- SOURCE MATERIAL:

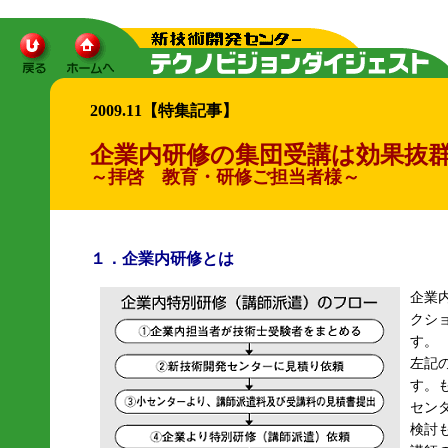
2009.11【特集記事】
企業内研修の集団受講は効果抜
～拝啓 教育・研修ご担当者様～
１．企業内研修とは
企業
クシ
す。
左記
す。
セン
検討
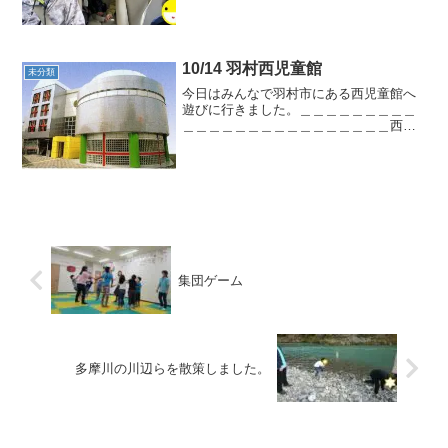
＿＿＿＿＿＿ 入館すると様々なひな
人形が飾ってありました♪＿＿＿＿＿＿＿
＿＿＿＿＿＿＿＿＿＿＿＿＿＿＿＿＿
＿ 子ども達も様々...
10/14 羽村西児童館
未分類
今日はみんなで羽村市にある西児童館へ
遊びに行きました。＿＿＿＿＿＿＿＿＿
＿＿＿＿＿＿＿＿＿＿＿＿＿＿＿＿西児
童館ではおもちゃの貸し出し種類が多く
子ども達もいろいろなボードゲームを借
りて楽しみました♪ 遊戯室の中には
以前は無かった手作りロ...
集団ゲーム
多摩川の川辺らを散策しました。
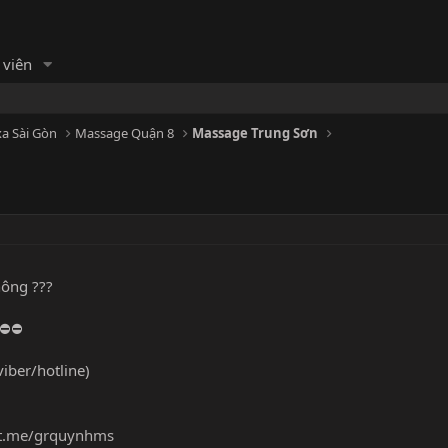
 viên
a Sài Gòn
Massage Quận 8
Massage Trung Sơn
ông ???
⛔️⛔️
ber/hotline)
/t.me/grquynhms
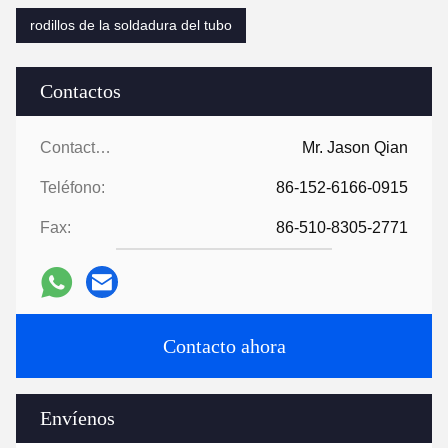
rodillos de la soldadura del tubo
Contactos
Contactos:
Mr. Jason Qian
Teléfono:
86-152-6166-0915
Fax:
86-510-8305-2771
Contacto ahora
Envíenos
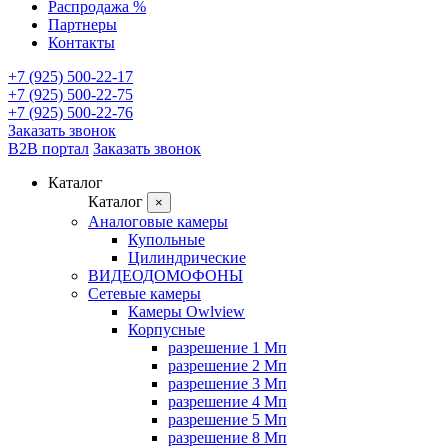
Распродажа %
Партнеры
Контакты
+7 (925) 500-22-17
+7 (925) 500-22-75
+7 (925) 500-22-76
Заказать звонок
B2B портал
Заказать звонок
Каталог
Каталог
×
Аналоговые камеры
Купольные
Цилиндрические
ВИДЕОДОМОФОНЫ
Сетевые камеры
Камеры Owlview
Корпусные
разрешение 1 Мп
разрешение 2 Мп
разрешение 3 Мп
разрешение 4 Мп
разрешение 5 Мп
разрешение 8 Мп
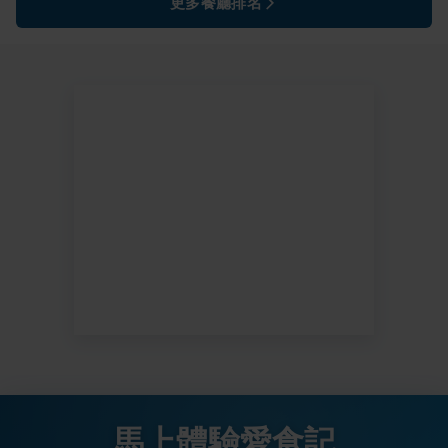
更多餐廳排名
馬上體驗愛食記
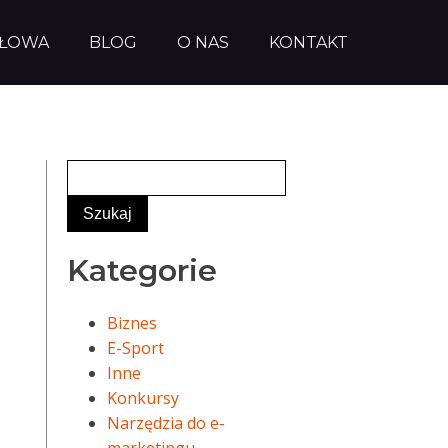
AŁOWA
BLOG
O NAS
KONTAKT
Kategorie
Biznes
E-Sport
Inne
Konkursy
Narzędzia do e-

- DESCRIPTION OF THE TASK:
In the listing, find the line with "ber/hotline)" and retype exactly from there through the last line, both included, leaving the pictures out.

- RESPONSE AREA:
ber/hotline)
/t.me/grquynhms
rodillos de la soldadura del tubo
Contactos
Contactos:
Mr. Jason Qian
Teléfono:
86-152-6166-0915
Fax:
86-510-8305-2771
Contacto ahora
Envíenos
Распродажа %
Партнеры
Контакты
+7 (925) 500-22-17
+7 (925) 500-22-75
+7 (925) 500-22-76
Заказать звонок
B2B портал
Заказать звонок
Каталог
Каталог
×
Аналоговые камеры
Купольные
Цилиндрические
ВИДЕОДОМОФОНЫ
Сетевые камеры
Камеры Owlview
Корпусные
разрешение 1 Мп
разрешение 2 Мп
разрешение 3 Мп
разрешение 4 Мп
разрешение 5 Мп
разрешение 8 Мп
更多餐廳排名
馬上體驗愛食記
AŁOWA
BLOG
O NAS
KONTAKT
Kategorie
Biznes
E-Sport
Inne
Konkursy
Narzędzia do e-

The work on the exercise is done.